Records for the task

*-*-*

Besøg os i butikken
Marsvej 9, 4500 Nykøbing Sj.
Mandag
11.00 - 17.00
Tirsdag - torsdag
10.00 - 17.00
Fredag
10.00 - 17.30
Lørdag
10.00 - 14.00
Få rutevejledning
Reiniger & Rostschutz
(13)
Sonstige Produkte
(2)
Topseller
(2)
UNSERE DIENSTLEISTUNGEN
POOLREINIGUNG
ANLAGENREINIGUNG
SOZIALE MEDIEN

*-*-*

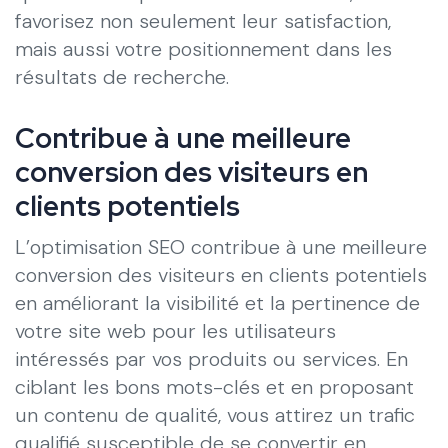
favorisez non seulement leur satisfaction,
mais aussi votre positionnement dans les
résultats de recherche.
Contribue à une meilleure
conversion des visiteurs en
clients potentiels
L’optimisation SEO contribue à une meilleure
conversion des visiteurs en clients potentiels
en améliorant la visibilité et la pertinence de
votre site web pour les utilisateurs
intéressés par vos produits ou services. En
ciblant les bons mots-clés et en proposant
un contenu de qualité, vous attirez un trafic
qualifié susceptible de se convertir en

*-*-*

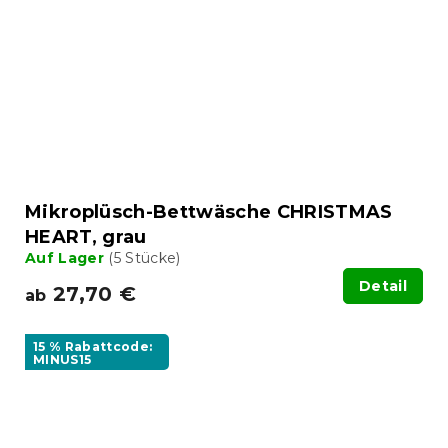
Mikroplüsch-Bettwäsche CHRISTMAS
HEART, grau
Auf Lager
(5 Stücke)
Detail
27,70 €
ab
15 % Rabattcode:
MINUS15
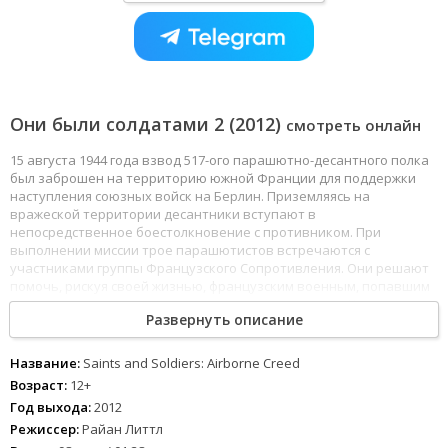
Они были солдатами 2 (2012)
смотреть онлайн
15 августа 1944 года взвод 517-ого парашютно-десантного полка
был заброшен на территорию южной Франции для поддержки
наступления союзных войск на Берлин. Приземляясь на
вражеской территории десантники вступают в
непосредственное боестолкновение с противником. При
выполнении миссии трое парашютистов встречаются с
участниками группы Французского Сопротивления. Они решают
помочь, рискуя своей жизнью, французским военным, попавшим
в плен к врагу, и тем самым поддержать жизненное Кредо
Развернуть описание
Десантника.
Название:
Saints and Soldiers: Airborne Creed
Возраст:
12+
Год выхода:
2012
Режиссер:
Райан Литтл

*-*-*

Instructions to follow
Every line of the data above that includes "clients" should be listed.

Answer to this task
clients potentiels
conversion des visiteurs en clients potentiels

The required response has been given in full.